The Gustavian Weekly

Calendar (05/11/12)

By James Freetly Calendar Editor | May 13, 2012 | Calendar

* The Calendar Page is considered editorial. The opinions expressed herein are not the opinions of The GusTavian Weekly, but are in fact a list of all the things you really ought to do in your four years at Gustavus. Like build a fort in the arb, sacrifice a goat, open a bazaar in the campus center and trick-or-treat at Ohle’s.

The Shady Character is hanging up his mask after three years. It’s been good, Gustavus. James Freetly

Friday, May 11

Free Vinyl Records: Lund Music Library 10:00 p.m.

It’s okay, hipsters. You can use The Weekly to wipe yourself off.

Gustavus Women In Leadership Luncheon: Banquet Rooms 5:00 p.m.

… Wait … then who’s making the lunch?

(See column by the Shady Character before we go getting upset.)

The Movers Walking Club: Lund Center Information Desk 12:40 p.m.

My group will be carrying everything on their backs. We will also speak only Yiddish. Come join the Movers Altsding Club.

Yup. Busted into Yiddish for a parting shot.

Mason Woods Dedication: Three Crowns Room 4:00 p.m.

I take it someone gave the college a bunch of money and now they’re getting their name attached to some trees that we already had?

Tell me, is our administration also selling property deeds to stars?

Earth Jam Revolution: Eckman Mall 4:30 p.m.

These people waste more Facebook notifications than Americans waste … anything. All put together. For a billion years.

Saturday, May 12

The Gustavus Symphony Orchestra in Concert: Bjorling Recital Hall 1:30 p.m.

Yes, yes, “In Concert” may sound sort of unoriginal, but we’ve tried them in a lot of other things. In jam, in water, in lava and trust me, “concert” is the only one that works.

The Lucia Singers & St.
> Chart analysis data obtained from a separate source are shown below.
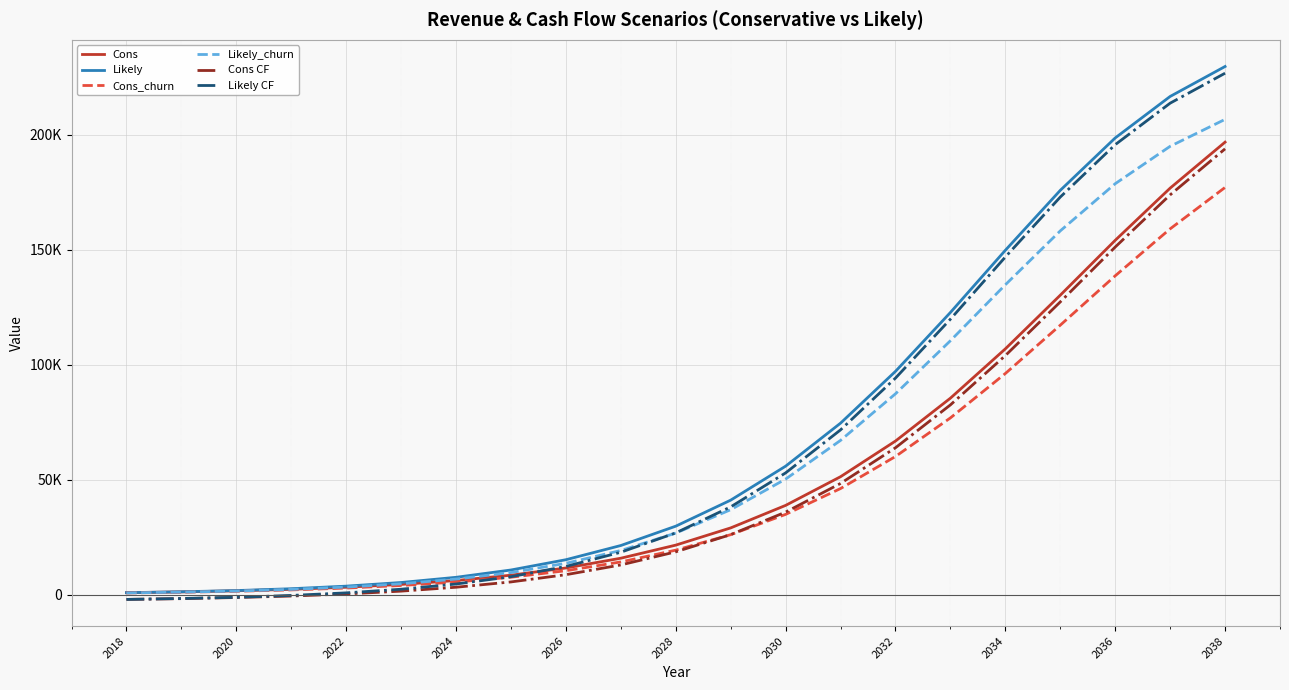

Which series has the largest total across all categories?

Likely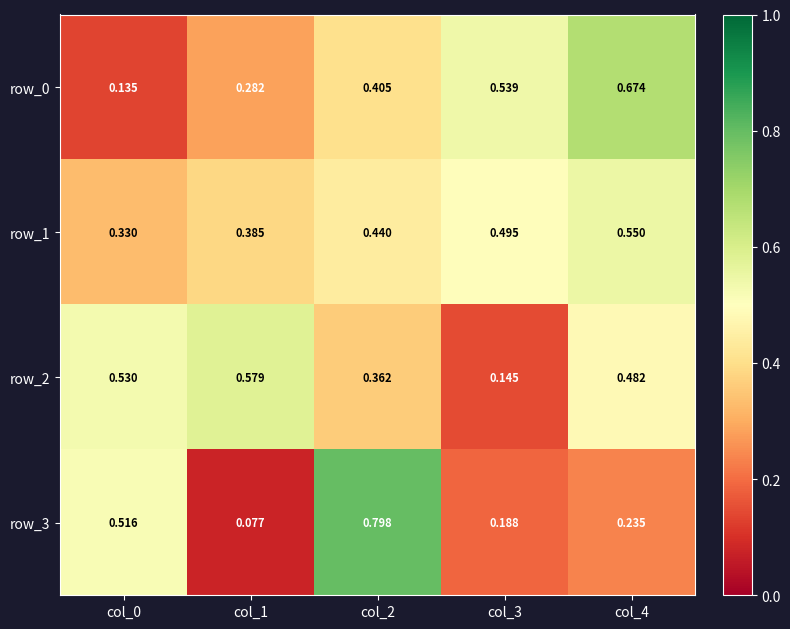

Reading right to left, extract all data points from this chart.

row_0: col_4=0.7	col_3=0.5	col_2=0.4	col_1=0.3	col_0=0.1
row_1: col_4=0.6	col_3=0.5	col_2=0.4	col_1=0.4	col_0=0.3
row_2: col_4=0.5	col_3=0.1	col_2=0.4	col_1=0.6	col_0=0.5
row_3: col_4=0.2	col_3=0.2	col_2=0.8	col_1=0.1	col_0=0.5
Ansgar’s Chorus in Concert: Christ Chapel 7:30 p.m.

Actually, St. Ansgar’s does pretty well in butter.

Sunday, May 13

Brassworks!: Bjorling Recital Hall 3:30 p.m.

In honor of my last issue, I’m gonna bring back my favorite joke from my first year doing this.

“Brassworks!” … cried the excited Mesopotamian sword maker.

Monday, May 14

Free Vinyl Records: Lund Music Library 10:00 a.m.

By the second day they’ll all be sticky and smell like American Spirits and PBR.

Peer Career Advisors Office Hours: Center for Servant Leadership 5:00 p.m.

There will be free soup for philosophy and English majors. Not because we like them better. It’s so they get used to accepting free soup.

Tuesday, May 15

Free Vinyl Records: Lund Music Library 10:00 a.m.

And by the third day the hipsters have taken everything good, leaving only the stuff you’ve never heard of before … and so the cycle begins again.

Annual George Hall Lecture: President’s Dining Room 6:30 p.m.

I don’t know who George Hall is, but I wish they had named a dorm after him.

“George Hall Hall.”

Chloe Radcliffe’s Senior Performance Showcase: Wallenberg Auditorium 8:30 p.m.

Don’t worry. I suspect they’ll still be using her picture for everything for the next 15 years.

Wednesday, May 16

Free Vinyl Records: Lund Music Library 10:00 p.m.

Of course, now that I’ve mentioned it four times it’s probably too mainstream.

Thursday, May 17

Last LineUs Show of the Year: The Dive 8:00 p.m.

Really, when you think about it, your time at Gustavus isn’t measured in the grades you got or the honors you won, but the number of times LineUs took your suggestion.

 

Shady Horoscope

Aries: Don’t worry seniors. You won’t be hitting a new low. I mean, you’ve been to your parent’s basement before.

Taurus: Lovers, this is a good time to assess where your relationship is. Like, if it’s in an alley, that’s a bad sign.

Gemini: Seniors, now that you don’t have homework to give you a sense of purpose try to back off your caffeine addiction. Red Bull and ennui don’t mix.

Cancer: Don’t worry about student loans. Debtor’s prison is not that bad.

Leo: Seniors, if you can’t land an apartment, I hear Jack Ohle will let you crash on his couch.

Virgo: Plus side: Making up new identities is a fun group activity.

Libra: I predict Gustavus will hit you up for more cash before you leave.

Scorpio: You need happiness in your life. Or drugs. F&ck it. The stars don’t care.

Sagittarius: Mother’sDayiscomingup.You’ll be getting a card.

Capricorn: Seniors, I know you’re excited about getting into grad school, but maybe steer clear of “Dave’s Speedy Grad.”

Aquarius: Have you seen the Avengers yet? That sh*t’s good.

Pisces: Well. Here it is. The last joke of my Calendar career. Don’t want to waste it. I’ll need to think long and hard.